Michigan Legal Malpractice Attorneys
Suing for Legal Malpractice in Michigan
Most of the time when we think of malpractice, we picture doctors and hospitals, but malpractice is a broader term that applies to negligence by several other state-licensed professional.
Attorneys are licensed professionals who can also be sued for malpractice. As a consequence, they are liable for their mistakes when it is shown that they have committed malpractice. All legal malpractice cases have a common set of features that must be present for a lawyer to be liable for malpractice. These elements include:
- Being in an attorney-client relationship with the plaintiff at the time that the malpractice is committed.
- Violating a standard of care or practice that attorneys of ordinary skill in learning would know about and take care not to violate.
- Causing the client damage as a consequence of the violation.

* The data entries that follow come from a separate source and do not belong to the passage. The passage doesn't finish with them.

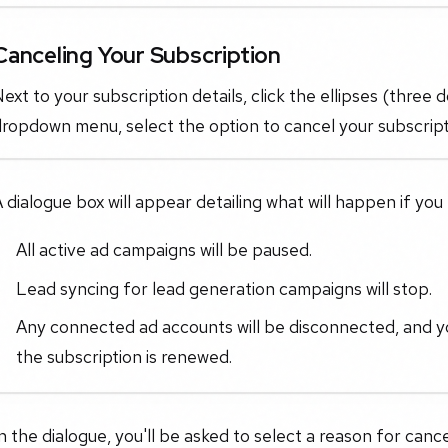
Canceling Your Subscription
ext to your subscription details, click the ellipses (three 
ropdown menu, select the option to cancel your subscript
 dialogue box will appear detailing what will happen if you
All active ad campaigns will be paused.
Lead syncing for lead generation campaigns will stop.
Any connected ad accounts will be disconnected, and yo
the subscription is renewed.
n the dialogue, you'll be asked to select a reason for cancel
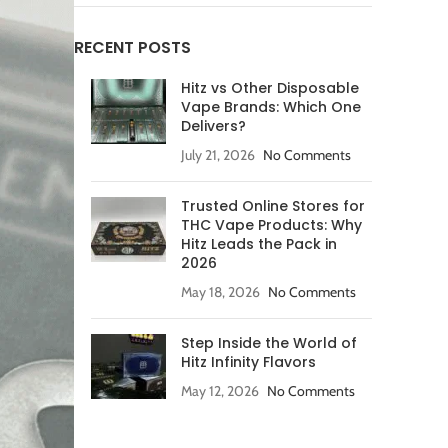
RECENT POSTS
Hitz vs Other Disposable
Vape Brands: Which One
Delivers?
July 21, 2026
No Comments
Trusted Online Stores for
THC Vape Products: Why
Hitz Leads the Pack in
2026
May 18, 2026
No Comments
Step Inside the World of
Hitz Infinity Flavors
May 12, 2026
No Comments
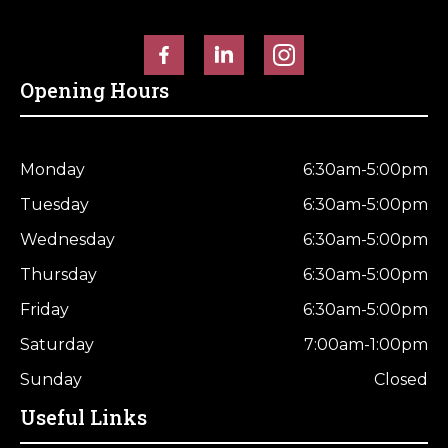
Opening Hours
Monday
6:30am-5:00pm
Tuesday
6:30am-5:00pm
Wednesday
6:30am-5:00pm
Thursday
6:30am-5:00pm
Friday
6:30am-5:00pm
Saturday
7:00am-1:00pm
Sunday
Closed
Useful Links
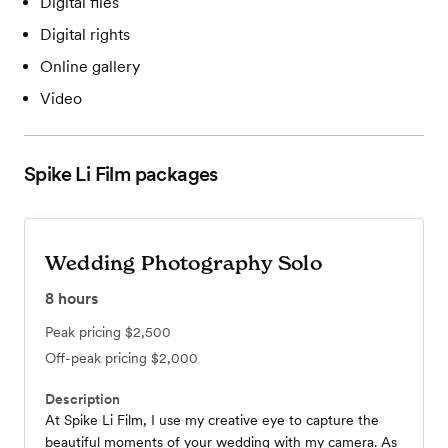
Digital files
Digital rights
Online gallery
Video
Spike Li Film
packages
Wedding Photography Solo
8
hours
Peak pricing
$2,500
Off-peak pricing
$2,000
Description
At Spike Li Film, I use my creative eye to capture the
beautiful moments of your wedding with my camera. As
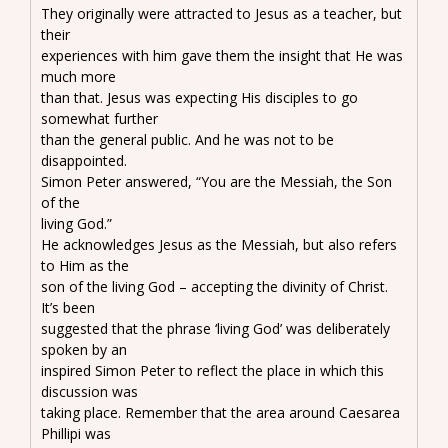
They originally were attracted to Jesus as a teacher, but
their
experiences with him gave them the insight that He was
much more
than that. Jesus was expecting His disciples to go
somewhat further
than the general public. And he was not to be
disappointed.
Simon Peter answered, “You are the Messiah, the Son
of the
living God.”
He acknowledges Jesus as the Messiah, but also refers
to Him as the
son of the living God – accepting the divinity of Christ.
It’s been
suggested that the phrase ‘living God’ was deliberately
spoken by an
inspired Simon Peter to reflect the place in which this
discussion was
taking place. Remember that the area around Caesarea
Phillipi was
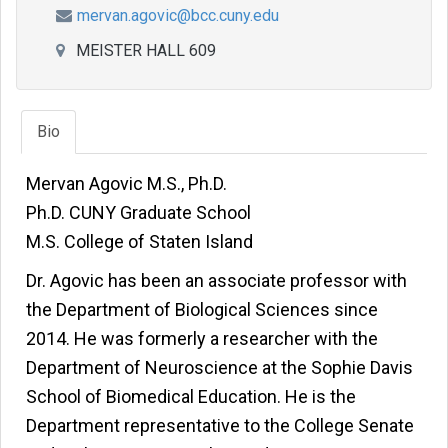
mervan.agovic@bcc.cuny.edu
MEISTER HALL 609
Bio
Mervan Agovic M.S., Ph.D.
Ph.D. CUNY Graduate School
M.S. College of Staten Island
Dr. Agovic has been an associate professor with
the Department of Biological Sciences since
2014. He was formerly a researcher with the
Department of Neuroscience at the Sophie Davis
School of Biomedical Education. He is the
Department representative to the College Senate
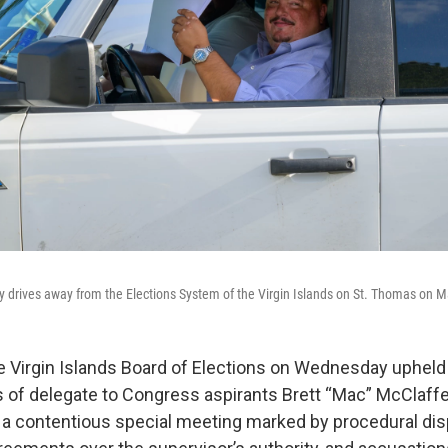
y drives away from the Elections System of the Virgin Islands on St. Thomas on M
 Virgin Islands Board of Elections on Wednesday upheld
ns of delegate to Congress aspirants Brett “Mac” McClaffe
 a contentious special meeting marked by procedural di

Mistakes that Prompt Legal Malpractice Claims
The specific kinds of mistakes that lawyers can make are too numerous to list, but they generally fall into three areas:
Failure To Complete Tasks Within Legal Time Limits
One of the most common time problems that litigation lawyers run into are statutes of limitation. These are legal time limits on the filing of various kinds of cases. What makes this complicated is that there are many different statutes of limitations and many exceptions to the general rules. Here are some examples from Michigan law.
Fraud is considered a legal tort and has a three-year statute of limitations, unless it is in connection with a contract, in which case the statute may be six years. Minors have until their 19th birthday to sue – most of the time (in cases of medical malpractice, they have the same time that adults have, or until their 10th birthday, whichever would give them more time).

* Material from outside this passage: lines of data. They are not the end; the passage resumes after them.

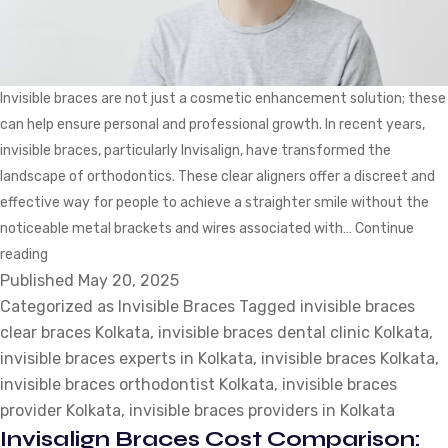
Invisible braces are not just a cosmetic enhancement solution; these
can help ensure personal and professional growth. In recent years,
invisible braces, particularly Invisalign, have transformed the
landscape of orthodontics. These clear aligners offer a discreet and
effective way for people to achieve a straighter smile without the
noticeable metal brackets and wires associated with…
Continue
Top
reading
Published
5
May 20, 2025
Categorized as
Professions
Invisible Braces
Tagged
invisible braces
clear braces Kolkata
that
,
invisible braces dental clinic Kolkata
,
invisible braces experts in Kolkata
are
,
invisible braces Kolkata
,
invisible braces orthodontist Kolkata
Witnessing
,
invisible braces
provider Kolkata
High
,
invisible braces providers in Kolkata
Invisalign Braces Cost Comparison:
Demand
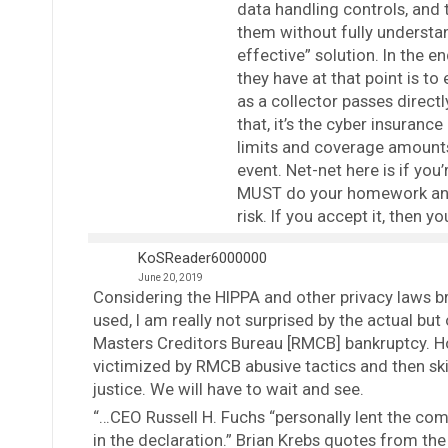
data handling controls, and t
them without fully understa
effective” solution. In the e
they have at that point is to
as a collector passes directl
that, it’s the cyber insurance
limits and coverage amounts 
event. Net-net here is if you
MUST do your homework and v
risk. If you accept it, then 
KoSReader6000000
June 20, 2019
Considering the HIPPA and other privacy laws br
used, I am really not surprised by the actual b
Masters Creditors Bureau [RMCB] bankruptcy. Ho
victimized by RMCB abusive tactics and then sk
justice. We will have to wait and see.
“…CEO Russell H. Fuchs “personally lent the comp
in the declaration.” Brian Krebs quotes from the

Certain kinds of cases, principally cases against governmental agencies, have strict requirements for giving notice of a potential claim quite soon after the injury. For example, a tort claim against the state of Michigan requires notice within 120 days, but a contract claim against the state allows a year. Claims against cities for defective sidewalks require that notice be given within 120 days. Medical claims must almost always be preceded by a detailed notice following a strict form, which must be given at least six months before the filing of a claim in court.
When a lawyer misses an important deadline, the case is usually lost in its entirety. Although it is fairly easy to prove that the lawyer violated a standard of practice by missing a deadline, it is more difficult to prove how – and how much – the client was damaged. If a claim is brought against the lawyer on the basis that they missed the statute of limitations, the case will be defended on the basis that it is hard to know whether the case would have been successful or not. Even if it is likely that the plaintiff would have won the case, who can say how much money would have been awarded?
The plaintiff in a legal malpractice case for missing the statute of limitations is required to prove two cases:
- The lawyer was negligent in missing the statute.
- How successful the case would have been had it been brought properly.
Imagine a lawyer who misses the statute of limitations on a complicated medical malpractice case. The client will have to prove all of the things that he/she would have had to prove against the doctor and hospital in the first place, and then convince the jury in the legal malpractice case of how much money a jury in the medical malpractice case would have been inclined to award.
One thing that you can do to protect yourself from a missed statute of limitations is to make the lawyer explain to you at the beginning of your case what he or she thinks the statute of limitations date is and why. Mark that date on your calendar. Make sure that as that date approaches, you’re in contact with your lawyer and that the lawyer is planning to file on time.